Figure 1D shows a control saccade trial in which the target remains at its presaccadic position after the series of 1000 adaptation trials. Although the initial target position is the same as in the control trial of Figure 1A, the saccade now overshoots the target. The third group of trials was designed to study the extinction of adaptation. Figure 1D shows the first of these. Repetition of control trials leads to extinction of the adaptation; the monkey's saccades are recalibrated to their normal size (Fig. 1E). Figure 2B shows that extinction also occurs gradually, but more rapidly than acquisition of adaptation.
Abolition of adaptation
The vermian lesion permanently abolished rapid adaptation of the amplitudes of rightward saccades (Fig. 2). Figure 2, C and D, illustrates postlesion studies of saccadic adaptation. Although the procedures were identical to these of the prelesion studies illustrated in Figure 2, A and B, the results differ greatly. Adaptation is abolished. Despite 1000 adaptation trials, there is no increase in saccade size, nor is there any sign of extinction effects caused by the switch back from adaptation to control trials. These changes persist to the late postlesion phase, ~3 months and 1 year after the lesion. Thus, the abolition of adaptation is permanent.

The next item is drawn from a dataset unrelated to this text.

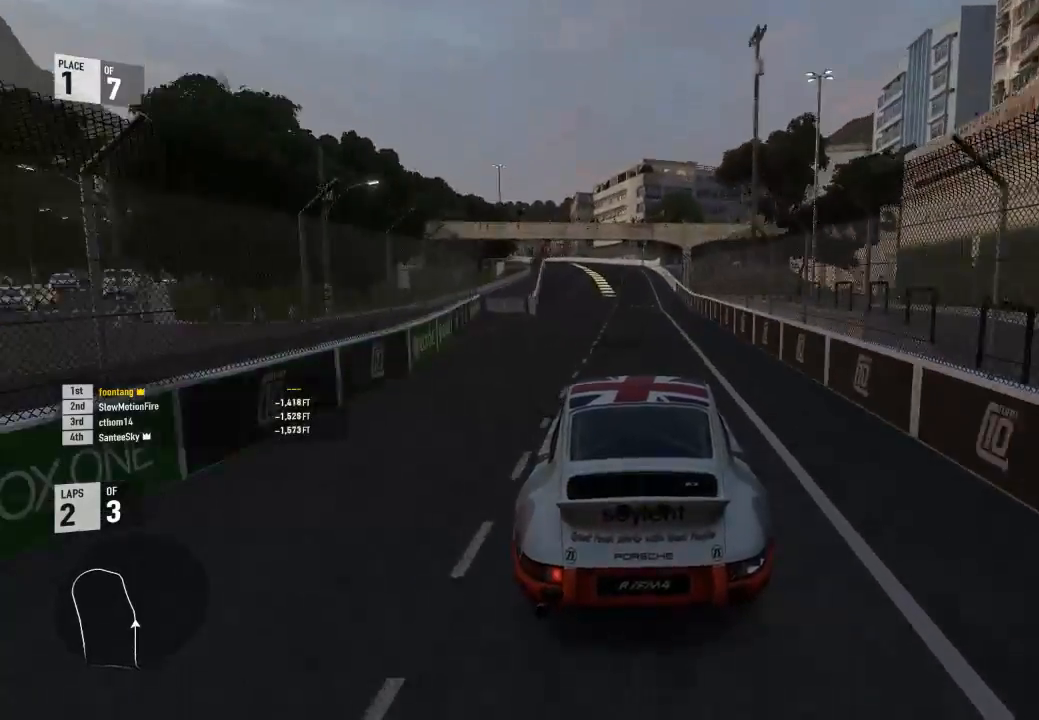
{"buttons": ["R2"], "left_stick": "center", "right_stick": "center", "events": [[100, "left_stick", "left"], [367, "left_stick", "center"]]}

Two additional effects of vermian lesions can be discerned in Figure 2. First, saccade end points are more variable after the lesion (note the difference in scale between Fig. 2A,B and C,D). Second, during these long series of adaptation trials, saccade size is continuously reduced. We will return to these effects below.
Saccadic hypometria
Figure 3 illustrates eye position records of ten 15° saccades in the most severely dysmetric direction for each monkey. Prelesion movements are swift and precise (Fig. 3A,D). Immediately after the lesion (day + 3), fixation is less precise and saccades are grossly dysmetric (Fig. 3B,E). After three months (monkey 2) and 1 year (monkey 1) recovery of average saccade amplitude is nearly complete, although now more variable than preoperatively (Fig. 3C,F). The gain in these early postlesion trials is, respectively, 79 and 65%. Early postlesion saccades are highly significantly different from both prelesion and late postlesion saccades (p < 10
6 in both monkeys). In contrast, the mean size of late postlesion saccades is not significantly different from prelesion (p = 0.55 and 0.24, respectively; all values by t test).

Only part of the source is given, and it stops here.